The Rattled Bones(63)



Sam sits back, a smile rolling over his features. “I like that.”

“She believes that stories connect us, make us appreciate all the shared parts of being human.”

“I feel the same way about the earth. That it keeps our stories.”

“Exactly. And what if . . . what if the girl has a story that can’t be told through the archives or your dig site?” How far would she go to crawl under my skin, make me know her truth? “What if the girl from the island has a story she’s trying to tell me?” The girl from the sea, the girl with her song. Is she trying to tell me not to make a mistake?

DONT GO!

Or is she trying to tell me about a wrong that was done to her?

IM HERE

“I’d like to know her story,” he says.

“Me too.”

“Can you tell me what you know?”

I stretch my gaze to the sea, to the blue horizon with its straight line and perfect predictability. And I let go.

I tell Sam about her voice singing from the shore, singing from the deep. I tell him about the scratches in my sill, the flower she left on my boat. I tell him about the baby’s wail, the fingers at my window, the girl in my bed with her matted hair, the cut on her lip, the raw of her fingertips. I tell him everything because we’re supposed to share our stories. Some so they bring joy. Some so we don’t repeat our mistakes.

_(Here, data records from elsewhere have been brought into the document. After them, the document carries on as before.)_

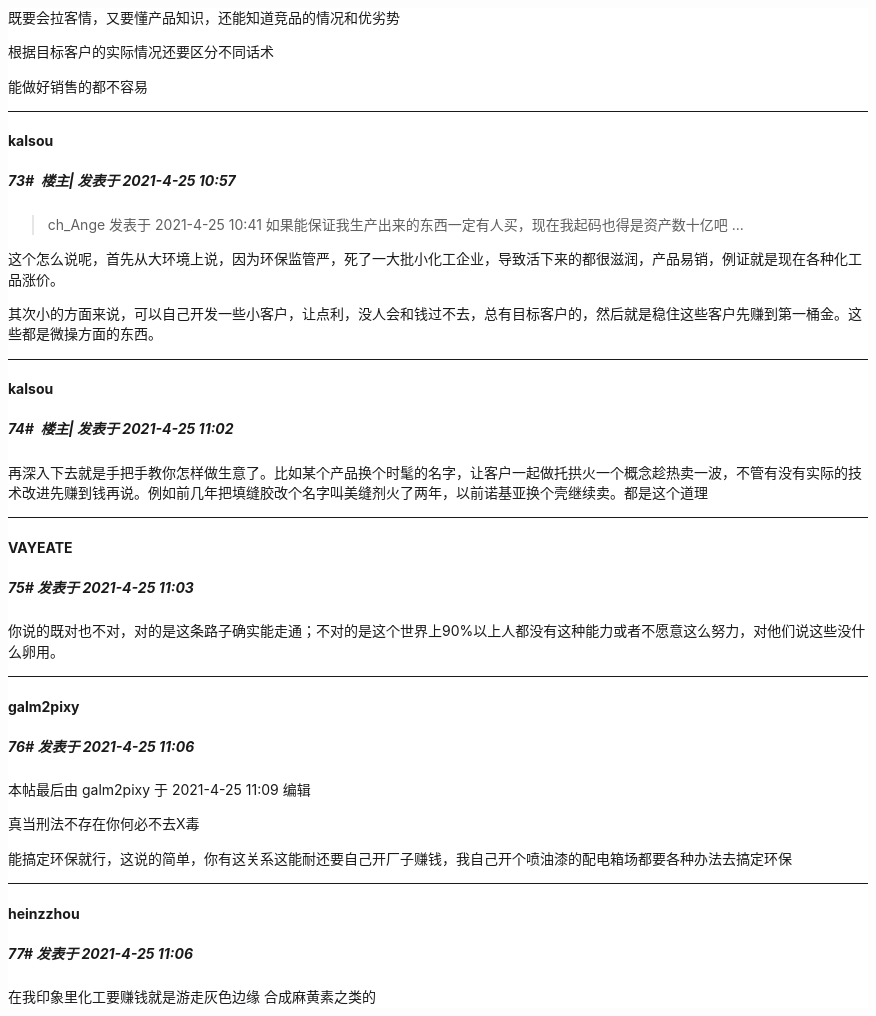 既要会拉客情，又要懂产品知识，还能知道竞品的情况和优劣势

根据目标客户的实际情况还要区分不同话术


能做好销售的都不容易


-----

####  kalsou  
##### 73#         楼主| 发表于 2021-4-25 10:57


<blockquote>ch_Ange 发表于 2021-4-25 10:41
如果能保证我生产出来的东西一定有人买，现在我起码也得是资产数十亿吧 ...</blockquote>
这个怎么说呢，首先从大环境上说，因为环保监管严，死了一大批小化工企业，导致活下来的都很滋润，产品易销，例证就是现在各种化工品涨价。

其次小的方面来说，可以自己开发一些小客户，让点利，没人会和钱过不去，总有目标客户的，然后就是稳住这些客户先赚到第一桶金。这些都是微操方面的东西。


-----

####  kalsou  
##### 74#         楼主| 发表于 2021-4-25 11:02


再深入下去就是手把手教你怎样做生意了。比如某个产品换个时髦的名字，让客户一起做托拱火一个概念趁热卖一波，不管有没有实际的技术改进先赚到钱再说。例如前几年把填缝胶改个名字叫美缝剂火了两年，以前诺基亚换个壳继续卖。都是这个道理


-----

####  VAYEATE  
##### 75#       发表于 2021-4-25 11:03


你说的既对也不对，对的是这条路子确实能走通；不对的是这个世界上90%以上人都没有这种能力或者不愿意这么努力，对他们说这些没什么卵用。


-----

####  galm2pixy  
##### 76#       发表于 2021-4-25 11:06


 本帖最后由 galm2pixy 于 2021-4-25 11:09 编辑 

真当刑法不存在你何必不去X毒

能搞定环保就行，这说的简单，你有这关系这能耐还要自己开厂子赚钱，我自己开个喷油漆的配电箱场都要各种办法去搞定环保


-----

####  heinzzhou  
##### 77#       发表于 2021-4-25 11:06


在我印象里化工要赚钱就是游走灰色边缘 合成麻黄素之类的
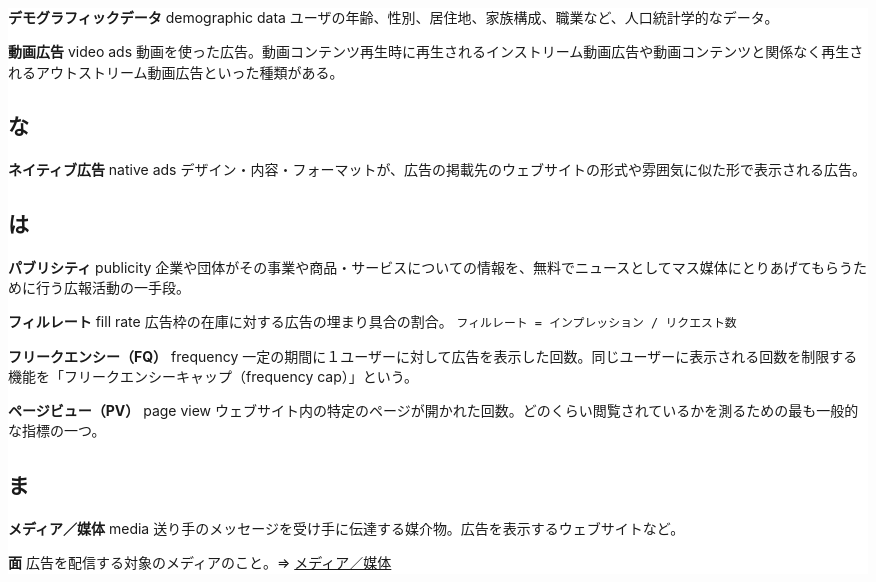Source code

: <a id="demographicdata"></a>

**デモグラフィックデータ** demographic data
ユーザの年齢、性別、居住地、家族構成、職業など、人口統計学的なデータ。

<a id="videoads"></a>

**動画広告** video ads
動画を使った広告。動画コンテンツ再生時に再生されるインストリーム動画広告や動画コンテンツと関係なく再生されるアウトストリーム動画広告といった種類がある。

<a id="na"></a>

## な

<a id="nativeads"></a>

**ネイティブ広告** native ads
デザイン・内容・フォーマットが、広告の掲載先のウェブサイトの形式や雰囲気に似た形で表示される広告。

<a id="ha"></a>

## は

<a id="publicity"></a>

**パブリシティ** publicity
企業や団体がその事業や商品・サービスについての情報を、無料でニュースとしてマス媒体にとりあげてもらうために行う広報活動の一手段。

<a id="fillrate"></a>

**フィルレート** fill rate
広告枠の在庫に対する広告の埋まり具合の割合。
`フィルレート = インプレッション / リクエスト数`

<a id="FQ"></a>

**フリークエンシー（FQ）** frequency
一定の期間に１ユーザーに対して広告を表示した回数。同じユーザーに表示される回数を制限する機能を「フリークエンシーキャップ（frequency cap）」という。

<a id="PV"></a>

**ページビュー（PV）** page view
ウェブサイト内の特定のページが開かれた回数。どのくらい閲覧されているかを測るための最も一般的な指標の一つ。

<a id="ma"></a>

## ま

<a id="media"></a>

**メディア／媒体** media
送り手のメッセージを受け手に伝達する媒介物。広告を表示するウェブサイトなど。

<a id="面"></a>

**面**
広告を配信する対象のメディアのこと。⇒ [メディア／媒体](#media)

<a id="ya"></a>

I slog up the stairs when I get home, my muscles tired, even if my head feels lighter for sharing with Sam. I run my fingers through the divots of scratched wood at my sill.

DONT GO!

“I have to,” I tell her. “I have to go.” I need to see the bigger world.

Then I trace IM HERE and press my palm over the two words, honoring them.

“I know,” I tell her. I know.





CHAPTER EIGHTEEN


The next morning, I drop anchor off Malaga Island. I turn off the VHF, can’t hear Reed’s All in? I don’t know how I’d answer his call now, if he’d even make one at all. I haven’t answered Reed’s text, his apologies.

“You’re sure you don’t need to pull traps today?” Sam asks.

“I’m sure. I’d rather be out here, if that’s okay. My muscles could use a rest after the last few days.”

Sam nods like all of this—everything I’ve been through lately—is perfectly acceptable and sane.

He rows to shore and we unload, me with a backpack heavy with food and water, Sam with his shoulder bag stuffed with tools. We hike to the dig site, set down our belongings.

The sun is already warm above us, and the gulls are pecking at the water, darting with the retracting high tide. I tuck my fingers into my lower back and arch to stretch. My muscles are still calming after being dragged down through the ocean, then hauling such a strong catch yesterday. My eyes scan the forest edge, the rock face of the island. There’s no movement in the trees, no wind to bend them with its sway. I catalog all the things I know: the sea, the sky, the granite ledge beneath my feet.

And the things I don’t know: how the girl could be here still, how I can see her, hear her. “Could I ask you to walk up through the trees with me without sounding too weird?”

“Only if you tell me what you’re looking for.”

“That first day, I heard an infant crying. I saw the girl run into the forest. I think . . .” What do I think? That she could be camping here? Living here? “I think maybe she’s there somehow.” Somehow.

“Let’s go.”

It’s an easy invitation despite how strange this information must sound to him.

We walk to the woods, and I search the tree line, the low spruce branches that reach out, almost naked because they can’t get enough sun at their bottoms. I look for anything. Hanging wash. Caught fish. Blankets warming. Anything to tell me that my girl lives here, that she is human and not a ghost.

We hike the length of the forest but find nothing. Not a hint of campfire, no area of needles disturbed. No girl. No baby. When we round high on the cliffside of the island, we leave the dense forest at our backs. Sam points to a patch of ground. “That’s where the university wants to set up the next dig.”

“Why there?”

“We know from photos that a boatbuilder’s home sat on the ridge there.” He scrambles down to this future dig site, and I follow.

I can see Fairtide from here, my closed window, the trellis just below it. The skin along my spine pops with gooseflesh as if I’ve been here before. I feel the weight of memory like years sitting in my bones. Me, staring at Fairtide. Staring at the house’s windows as they flickered with candlelight. An instant stretches into years. And I am here, watching Fairtide’s green lawn, its dock. Me never taking my eyes from the house, the home, its people. It is a tsunami of a déjà vu.

And then it’s gone.

And I know the memory isn’t mine.

My legs feel shaky, unsure of their strength. My head spins, knowing this girl has watched my home for decades. She watched my mother here, maybe even my gram, the men and women of my family who came before. My flesh bumps cold, knowing that we are connected, me and this girl. But how?

Sam turns to walk to his dig site. I’m not ready to leave this spot. Not yet. “You go ahead. I’ll catch up.”

Sam leaves me where a craftsman made his home. The air feels thick in this place, pressing against me on all sides as if holding me upright. There’s an odd smoke that fills my lungs. I cough out the burn that sits in my throat, and the air around me smells of death holding its breath.